Fuga

Por: Isabel Fogaça

379060

Todas as noites após as 22h, o homem toca gaita no início da Avenida São João. Amparado pelo escuro de árvores e bambus, o homem segue encostado na grade do parque Vicentina Aranha de forma que encaixa o quadril entre um pedaço e outro de aço do portão, e cortando o vento gélido característico das noites de inverno, ele continua a tocar a sua gaita, confortavelmente.

Ao seu lado direto há uma cadeira dobrável de madeira com alguma marca de cerveja estampada no encosto, esta carrega uma tímida sacola de plástico com poucos pertences do tocador de gaita. Em volta, um homem viril manobra o seu carro, enquanto algumas pessoas continuam a marchar. Outras falam cautelosamente no telefone - devido o perigo do horário - salvo exceção do japonês que caminha até a sua casa, e contenta-se apenas em apresentar um sorriso doce ao tocador de gaita; afinal, o boné do músico segue firme na cabeça, então, não há espaço para moedas.

Caminho com meu toc toc ocasionado pelo sapato de bico fino, esgotada pela falta de ovos na prateleira do mercado, desgastada pelo modelo educacional predominante, saudosa de familiares, preocupada com as manchetes da Folha de São Paulo sobre o futuro presidente do Brasil. Caminho ao encontro do tocador de gaita, e imediatamente meus pensamentos cessam. Lembro-me, então, dos presentes que em minha infância ganhei de meu pai: uma gaita, um violão e uma caneta tinteiro. Meu pai, um entusiasta, acreditava que a vida seria salva pela arte ou pela filosofia, e eu resolvi abraçar a caneta e seguir o segundo caminho.

Além disso, lembro-me da memória romântica que me diz no canto da orelha esquerda: estamos unidos por fios, viver é uma desgraça, apenas a arte salva as pessoas. E, no entanto, não consigo dizer se quem disse isso foi Osho, Schopenhauer, Cora Coralina ou meu próprio pai. Porém, nada disso importa, e minha marcha essa semana não seria pausada, e eu aqui não estaria, se não fosse o tocador de gaita.

- _TAREFAS A FAZER_
1 > Copie fielmente o trecho do texto sobre o tocador de gaita que vai de "Caminho com meu" até "o segundo caminho.".
2 > Resuma o texto sobre o tocador de gaita em duas frases.

- _DADOS APRESENTADOS_
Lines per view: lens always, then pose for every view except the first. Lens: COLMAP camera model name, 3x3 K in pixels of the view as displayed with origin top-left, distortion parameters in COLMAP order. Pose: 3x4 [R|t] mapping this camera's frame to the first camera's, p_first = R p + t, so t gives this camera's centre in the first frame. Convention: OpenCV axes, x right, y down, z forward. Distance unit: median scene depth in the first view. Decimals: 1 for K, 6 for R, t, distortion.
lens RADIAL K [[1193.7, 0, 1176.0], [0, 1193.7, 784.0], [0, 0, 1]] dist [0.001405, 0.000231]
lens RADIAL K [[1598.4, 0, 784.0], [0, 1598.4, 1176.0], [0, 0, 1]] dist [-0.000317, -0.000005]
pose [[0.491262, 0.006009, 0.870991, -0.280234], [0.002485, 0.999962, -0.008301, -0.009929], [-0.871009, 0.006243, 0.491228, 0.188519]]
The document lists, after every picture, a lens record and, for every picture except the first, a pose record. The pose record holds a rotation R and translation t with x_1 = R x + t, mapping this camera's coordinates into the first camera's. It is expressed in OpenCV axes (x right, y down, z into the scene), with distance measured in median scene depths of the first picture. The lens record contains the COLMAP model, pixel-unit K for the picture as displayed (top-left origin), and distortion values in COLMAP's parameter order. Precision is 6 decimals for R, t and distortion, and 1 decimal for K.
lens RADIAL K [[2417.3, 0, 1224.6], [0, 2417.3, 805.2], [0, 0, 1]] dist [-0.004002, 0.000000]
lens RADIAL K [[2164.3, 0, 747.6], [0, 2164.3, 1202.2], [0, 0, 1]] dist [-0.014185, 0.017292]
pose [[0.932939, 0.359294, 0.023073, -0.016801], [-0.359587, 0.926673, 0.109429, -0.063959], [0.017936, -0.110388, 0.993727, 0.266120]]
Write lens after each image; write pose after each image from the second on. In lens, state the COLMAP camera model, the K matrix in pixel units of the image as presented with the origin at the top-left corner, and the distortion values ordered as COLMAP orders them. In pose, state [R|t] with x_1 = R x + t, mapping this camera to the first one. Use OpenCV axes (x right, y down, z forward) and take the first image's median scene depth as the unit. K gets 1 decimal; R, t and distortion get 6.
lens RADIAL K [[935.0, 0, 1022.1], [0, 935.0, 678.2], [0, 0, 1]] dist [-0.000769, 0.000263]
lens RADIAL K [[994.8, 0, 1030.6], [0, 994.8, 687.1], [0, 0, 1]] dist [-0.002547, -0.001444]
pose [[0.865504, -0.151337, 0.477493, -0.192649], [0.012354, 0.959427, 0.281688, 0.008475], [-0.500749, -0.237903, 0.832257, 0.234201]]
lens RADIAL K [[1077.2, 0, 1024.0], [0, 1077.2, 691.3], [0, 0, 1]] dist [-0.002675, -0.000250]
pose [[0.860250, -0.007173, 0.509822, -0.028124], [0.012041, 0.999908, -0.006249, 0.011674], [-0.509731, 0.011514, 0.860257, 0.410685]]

- _RESPOSTAS DAS TAREFAS_
1 >
Caminho com meu toc toc ocasionado pelo sapato de bico fino, esgotada pela falta de ovos na prateleira do mercado, desgastada pelo modelo educacional predominante, saudosa de familiares, preocupada com as manchetes da Folha de São Paulo sobre o futuro presidente do Brasil. Caminho ao encontro do tocador de gaita, e imediatamente meus pensamentos cessam. Lembro-me, então, dos presentes que em minha infância ganhei de meu pai: uma gaita, um violão e uma caneta tinteiro. Meu pai, um entusiasta, acreditava que a vida seria salva pela arte ou pela filosofia, e eu resolvi abraçar a caneta e seguir o segundo caminho.

2 > Todas as noites após as 22h, um homem toca gaita encostado no portão do parque Vicentina Aranha, no início da Avenida São João, enquanto pessoas passam ao seu redor. Ao encontrá-lo, quem narra tem os pensamentos interrompidos e se lembra dos presentes que ganhou do pai na infância, uma gaita, um violão e uma caneta tinteiro, e da crença dele de que a vida seria salva pela arte ou pela filosofia.